The Energy Department’s decision this week to pull the plug on a major “clean coal” demonstration project stands as the latest setback for a technology that only recently held promise as a key piece of the United States’ fight against climate change.

Meanwhile, industry groups are seizing on the decision to scrap the years-old initiative as more evidence of the Obama administrations ”war on coal.”

FutureGen 2.0, a project with roots in the George W. Bush administration, had the lofty aim to be the first utility-scale coal-fired power plant to use carbon capture and sequestration (CCS).  The idea is simple enough: to pump carbon dioxide into the ground instead of putting it into the atmosphere.

Funding, however, was a different matter. President Obama’s 2009 economic stimulus law provided initial funding for the Illinois-based project, though it was to be financed via a public-private partnership and a September 2015 deadline to spend the federal portion was fast approaching.

The private sector, meanwhile, has shown little interest in expensive CCS technologies, making it a hard sell for government projects.

“The biggest problem CCS faces right now is that there are no markets for the projects,” said Howard Herzog, a research engineer at the Massachusetts Institute of Technology.

“These demonstrations are created by government incentives and government programs to get the first of the kind going.”

Herzog said there would be no market for coal plants with expensive carbon-capture systems until federal limits on power plants’ greenhouse gas emissions require them.

“Longer term, you need markets, and the markets are only created via climate policy,” he said. “And the climate policy is just too weak right now to create the markets.”

There’s no indication that the Energy Department had any fundamental problems with the carbon capture technology, Herzog said.

Nonetheless, the Energy Department says carbon capture is still important to the Obama administration. It’s providing funding to a variety of projects to develop different pieces of the CCS puzzle, like a power plant in Texas.

The administration also says that FutureGen was not a complete loss, and it had some important results.

“While this is an unfortunate outcome, the department acquired valuable information and tangible benefits from the work accomplished to date,” a department spokesman said.

“That progress will continue to benefit our broad clean coal portfolio, helping to further the deployment of carbon capture and storage projects and the development of next-generation technologies.”

Although the private sector is not ready to adopt carbon capture, coal interests were quick to suggest that losing FutureGen meant that Obama is turning his back on an opportunity to make coal cleaner and more viable in the future.

Hal Quinn, president of the National Mining Association, said in a statement that ending FutureGen “calls into question the commitment of the administration to the development of clean coal technologies.”

Laura Sheehan, spokeswoman for the American Coalition for Clean Coal Electricity, said the decision shows that “President Obama and his federal agencies are clearly opposed to advancing carbon capture and storage technology, despite repeated assurances.”

The industry said that the end of FutureGen also makes it hard for the Environmental Protection Agency (EPA) to regulate carbon from power plants.

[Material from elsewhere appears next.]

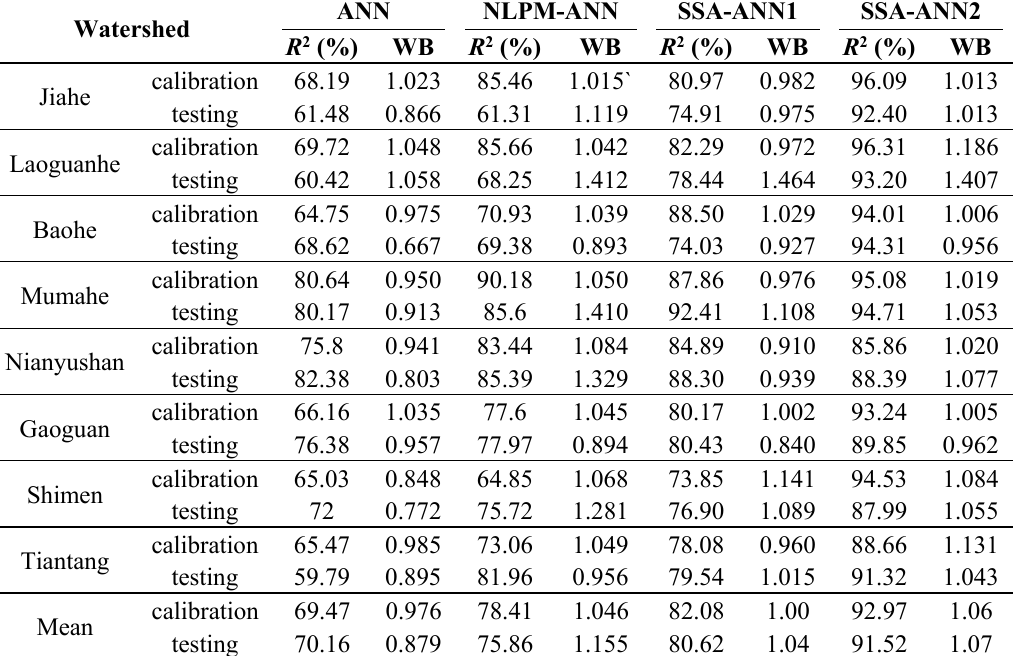
Table 3. Summary of model performances during calibration and testing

A January 2013 proposal from the EPA would limit new coal-fired power plants to 1,000 pounds of carbon dioxide emissions per megawatt-hour produced, a level based on what can be achieved with carbon capture.

Without FutureGen, the industry has a stronger argument that the proposed limit is unreasonable, the industry argues.

“This decision cannot be reconciled with the administration’s proposal to require CCS as the only acceptable technology for any new coal-fueled power plant in the U.S.,” Quinn said in the statement.

More than anything else, the decision could be a reflection of the reduced urgency of deploying carbon capture, said Stephen Ansolabehere, a professor of government at Harvard University.

“One of the things that’s changed in a big way since the middle of the previous decade is the rise in horizontal drilling and fracking and that effect that has had on the cost of natural gas,” he said. “That took a lot of the pressure off of finding a clean coal alternative.”

Gas drilling advances have also made it a much cheaper fuel than the government had anticipated, making it a much more accessible low-carbon option than a coal plant with carbon capture.

“The market context in which policy decisions and recommendations were being made back then was extremely different,” he said.

But in the long term, it’s still important to study and develop carbon capture, Ansolabehere said.

“Compared to the rest of the world, we’re rich in supplies of energy, and coal is one of the central fuels,” he said. “And how we use that in an environmentally friendly way is a very important question.”